• Stars(树状数组)


    算法学习:http://www.cnblogs.com/George1994/p/7710886.html

    题目链接:http://acm.hdu.edu.cn/showproblem.php?pid=1541

    Astronomers often examine star maps where stars are represented by points on a plane and each star has Cartesian coordinates. Let the level of a star be an amount of the stars that are not higher and not to the right of the given star. Astronomers want to know the distribution of the levels of the stars.

    For example, look at the map shown on the figure above. Level of the star number 5 is equal to 3 (it's formed by three stars with a numbers 1, 2 and 4). And the levels of the stars numbered by 2 and 4 are 1. At this map there are only one star of the level 0, two stars of the level 1, one star of the level 2, and one star of the level 3.

    You are to write a program that will count the amounts of the stars of each level on a given map.
    Input
    The first line of the input file contains a number of stars N (1<=N<=15000). The following N lines describe coordinates of stars (two integers X and Y per line separated by a space, 0<=X,Y<=32000). There can be only one star at one point of the plane. Stars are listed in ascending order of Y coordinate. Stars with equal Y coordinates are listed in ascending order of X coordinate.
    Output
    The output should contain N lines, one number per line. The first line contains amount of stars of the level 0, the second does amount of stars of the level 1 and so on, the last line contains amount of stars of the level N-1.
    Sample Input
    5
    1 1
    5 1
    7 1
    3 3
    5 5
    Sample Output
    1
    2
    1
    1
    0
    Hint
    This problem has huge input data,use scanf() instead of cin to read data to avoid time limit exceed.
     
    题目大意:求左下方有多少个点,包括左方和下方
    个人思路:也没什么思路,就是用树状数组吧,第一次接触,有点难
    看代码:
    #include<iostream>
    #include<string.h>
    #include<map>
    #include<cstdio>
    #include<cstring>
    #include<stdio.h>
    #include<cmath>
    #include<ctype.h>
    #include<math.h>
    #include<algorithm>
    #include<set>
    #include<queue>
    typedef long long ll;
    using namespace std;
    const ll mod=1000;
    const int maxn=15000+10;
    const int maxk=32000+10;
    const int maxx=1e4+10;
    const ll maxe=1000+10;
    #define INF 0x3f3f3f3f3f3f
    #define Lson l,mid,rt<<1
    #define Rson mid+1,r,rt<<1|1
    int ans[maxn];//ans[i]代表有i个星星的点有多少个
    int a[maxk];//a[i]代表横坐标为i的左下角(包括左和下)有多少个星星
    int lowbit(int x)//可以求出x的二进制最低位1的位置的数值比如110,答案就是10
    {
        return x&(-x);
    }
    int getsum(int x)//求有多少个点
    {
        int sum=0;
        while(x>0)

任务目标 => 将源文档中从“算法学习:http://ww”起、到“the level 3.”止(含“the level 3.”在内)的部分一字不改地输出。 后面的记录是另一份独立材料,与源文档无关。

所附记录 =>
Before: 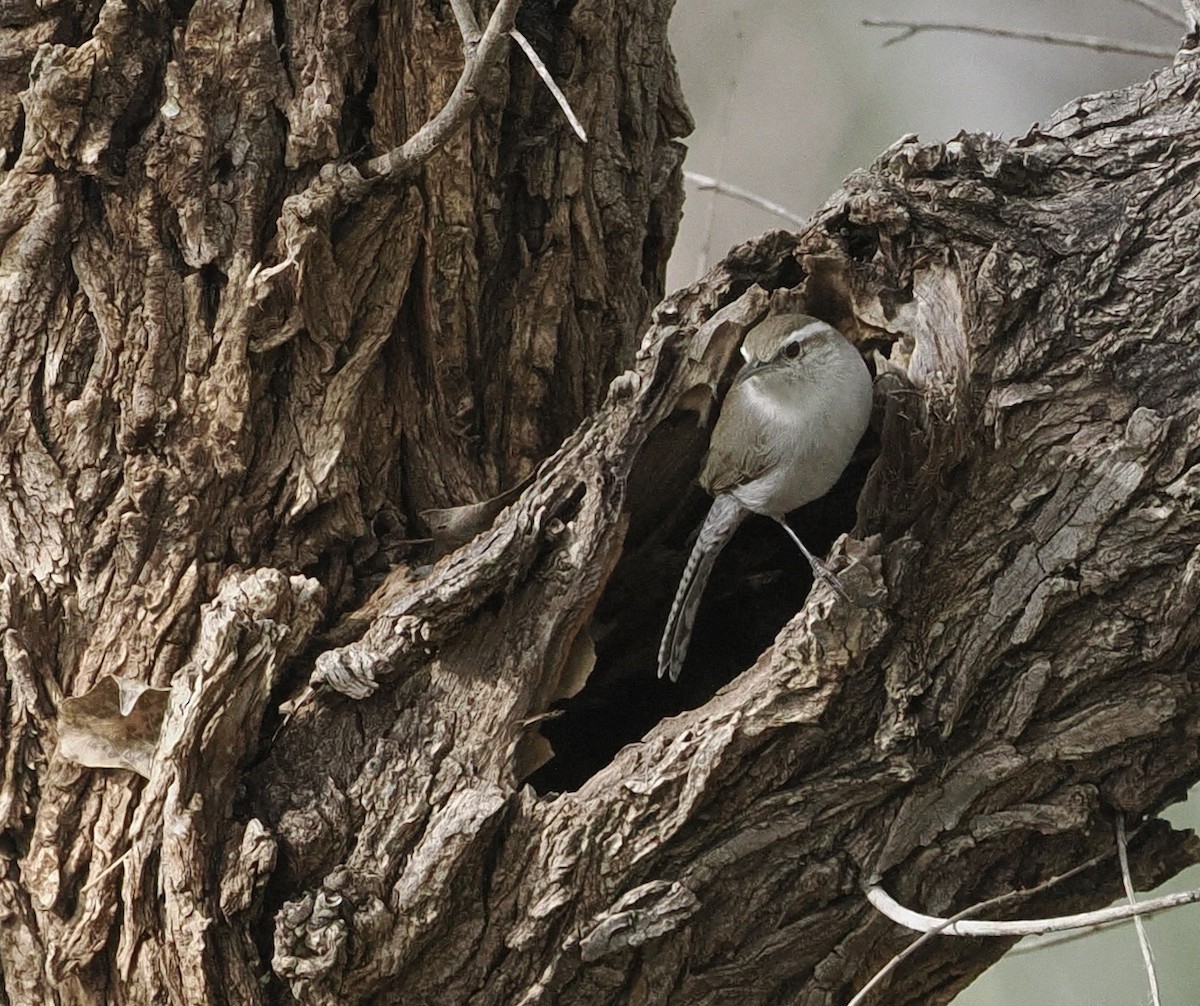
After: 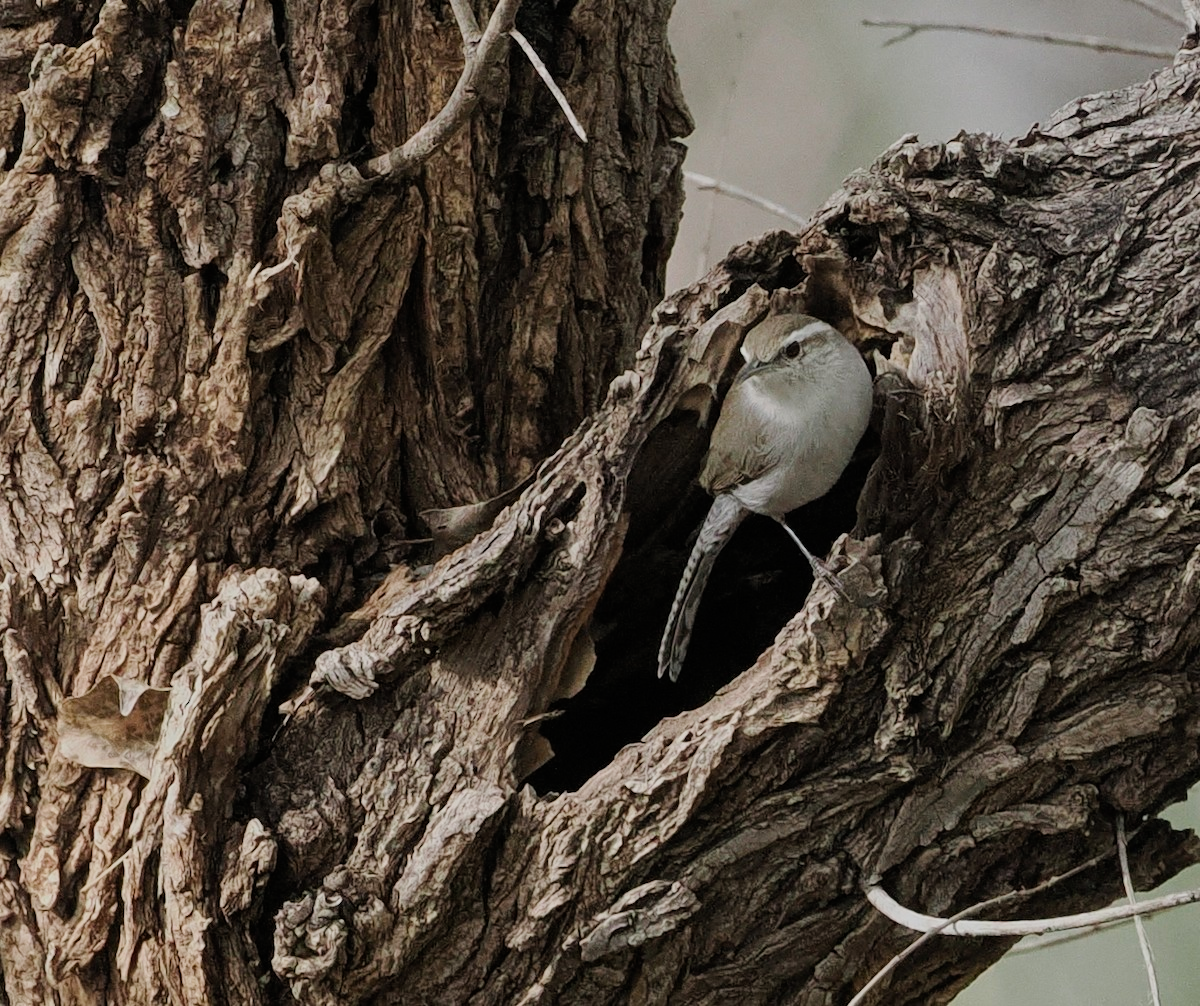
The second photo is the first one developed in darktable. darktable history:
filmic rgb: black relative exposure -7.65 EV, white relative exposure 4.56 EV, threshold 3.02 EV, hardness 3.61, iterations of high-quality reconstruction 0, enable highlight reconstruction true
...
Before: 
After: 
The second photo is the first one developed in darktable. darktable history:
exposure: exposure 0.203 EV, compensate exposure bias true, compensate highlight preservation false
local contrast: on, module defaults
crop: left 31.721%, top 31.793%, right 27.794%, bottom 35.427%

预期输出 =>
算法学习:http://www.cnblogs.com/George1994/p/7710886.html

    题目链接:http://acm.hdu.edu.cn/showproblem.php?pid=1541

    Astronomers often examine star maps where stars are represented by points on a plane and each star has Cartesian coordinates. Let the level of a star be an amount of the stars that are not higher and not to the right of the given star. Astronomers want to know the distribution of the levels of the stars.

    For example, look at the map shown on the figure above. Level of the star number 5 is equal to 3 (it's formed by three stars with a numbers 1, 2 and 4). And the levels of the stars numbered by 2 and 4 are 1. At this map there are only one star of the level 0, two stars of the level 1, one star of the level 2, and one star of the level 3.